Right now, your commandSize is 8 and that means it will read 8 bytes from the buffer when there will only be 7 bytes present. That won’t fail directly, but the last byte will read as 0xFF and the serial monitor printout will reflect this error’s artifact. Anyway, I think it’s better if you define a separate responseSize = 7 like I have in my code.

I have tested these changes and also did not see any negative impact so I updated the Arduino AirGradient Library with above changes and the u8g2 frequency change. Version 2.4.0 should be available in the next 24 hours (Arduino syncs the libraries with our git hub at least once per day).

By the way, the tag for 2.3.0 was not updated in the Arduino library properties so it was not pulled.

2 Likes

I see 2.4.0 in the Arduino library (still no 2.3.0) and updated and started testing ~ hour ago. So far, so good. I can confirm the new function code to the S8.

I have this problem too, and switching the Wemos for another one I had lying around with a similar or same firmware for Airgradient makes the CO2 sensor work and not display -3. With the Wemos that doesn’t display the CO2, I tried updating the firmware to the latest but it still displays -3. I’m assuming the newer version broke this somehow?

I have the exact same problem and to be honest I have read the whole thread and still have no idea how to solve it. could anyone tell me how to fix the problem an what exactly do I change in the diy example on Arduino IDE in order to get it to work (I’m very new to coding so please help)
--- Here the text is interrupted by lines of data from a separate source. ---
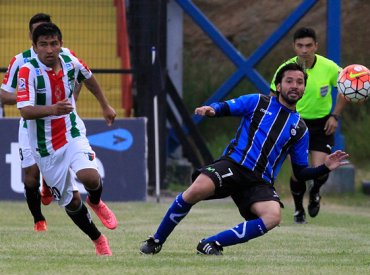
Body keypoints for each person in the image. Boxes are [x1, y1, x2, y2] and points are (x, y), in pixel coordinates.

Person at [139, 63, 349, 255]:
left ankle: (211, 243)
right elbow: (228, 107)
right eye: (289, 81)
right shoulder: (258, 102)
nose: (295, 86)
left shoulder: (300, 129)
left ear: (304, 89)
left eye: (300, 82)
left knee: (273, 216)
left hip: (260, 181)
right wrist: (212, 110)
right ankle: (156, 240)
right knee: (196, 189)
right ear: (278, 85)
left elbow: (301, 172)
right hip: (234, 165)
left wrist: (325, 167)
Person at [17, 22, 118, 256]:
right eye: (43, 45)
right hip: (43, 146)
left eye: (54, 44)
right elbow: (25, 111)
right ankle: (98, 239)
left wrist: (105, 105)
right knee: (71, 202)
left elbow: (90, 78)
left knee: (90, 177)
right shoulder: (28, 71)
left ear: (60, 44)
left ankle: (95, 201)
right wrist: (53, 109)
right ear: (35, 47)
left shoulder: (71, 61)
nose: (49, 49)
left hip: (71, 131)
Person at [0, 13, 81, 231]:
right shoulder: (20, 60)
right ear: (32, 38)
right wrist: (29, 98)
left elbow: (81, 76)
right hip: (30, 124)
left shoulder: (65, 57)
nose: (48, 46)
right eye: (39, 34)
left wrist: (72, 98)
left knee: (64, 164)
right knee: (30, 178)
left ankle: (56, 185)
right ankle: (38, 218)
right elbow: (3, 94)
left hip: (58, 122)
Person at [270, 27, 347, 224]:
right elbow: (273, 97)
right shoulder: (284, 69)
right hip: (295, 123)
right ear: (294, 47)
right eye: (300, 46)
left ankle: (315, 192)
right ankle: (298, 210)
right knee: (299, 173)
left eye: (308, 45)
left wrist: (335, 116)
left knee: (321, 168)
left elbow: (346, 88)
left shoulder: (329, 67)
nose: (304, 50)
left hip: (322, 124)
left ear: (316, 46)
Exact same problem as whom? Do you have constant -3 or occasional -3 reading?

Can you downgrade the AirGradient Arduino library to a previous version, e.g. 2.2.0 and see if that makes a difference?

Constant reading of -3

I see you’ve written the code that I need to input into the sketch but where and how would I do this?
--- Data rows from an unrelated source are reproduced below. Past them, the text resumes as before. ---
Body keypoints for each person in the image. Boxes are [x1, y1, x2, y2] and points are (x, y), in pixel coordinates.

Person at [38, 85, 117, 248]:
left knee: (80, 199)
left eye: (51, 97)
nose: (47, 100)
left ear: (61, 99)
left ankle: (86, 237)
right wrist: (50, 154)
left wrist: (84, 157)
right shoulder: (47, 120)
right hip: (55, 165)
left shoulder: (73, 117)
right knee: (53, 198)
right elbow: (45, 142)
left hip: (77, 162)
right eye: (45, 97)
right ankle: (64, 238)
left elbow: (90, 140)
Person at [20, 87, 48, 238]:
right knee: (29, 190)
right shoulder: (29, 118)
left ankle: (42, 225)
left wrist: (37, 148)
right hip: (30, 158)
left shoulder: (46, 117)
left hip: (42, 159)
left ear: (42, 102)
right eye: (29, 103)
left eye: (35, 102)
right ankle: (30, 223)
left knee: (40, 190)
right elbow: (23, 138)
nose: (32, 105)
It did not, but it turned out to be just a fried board or something. I tried it with the old firmware board I knew that worked, and the sensor worked, then I tried it with a brand new board I had with the latest firmware, which also worked. I’ve also confirmed I soldered everything on the board that the CO2 sensor doesn’t work, and all the solder joints look good.

This is like the 4th board I’ve supposedly fried/broke, these seem super easy to break. Everything is working now for me.

One question, when I was testing the board with other firmware versions and such, it always connected back to my central WiFi network without me having to enter the password which I thought was strange because it should have wiped everything on it when I reflashed the firmware.

Please post some picture of your built. The -3 can also happen if the CO2 sensor is connected wrongly.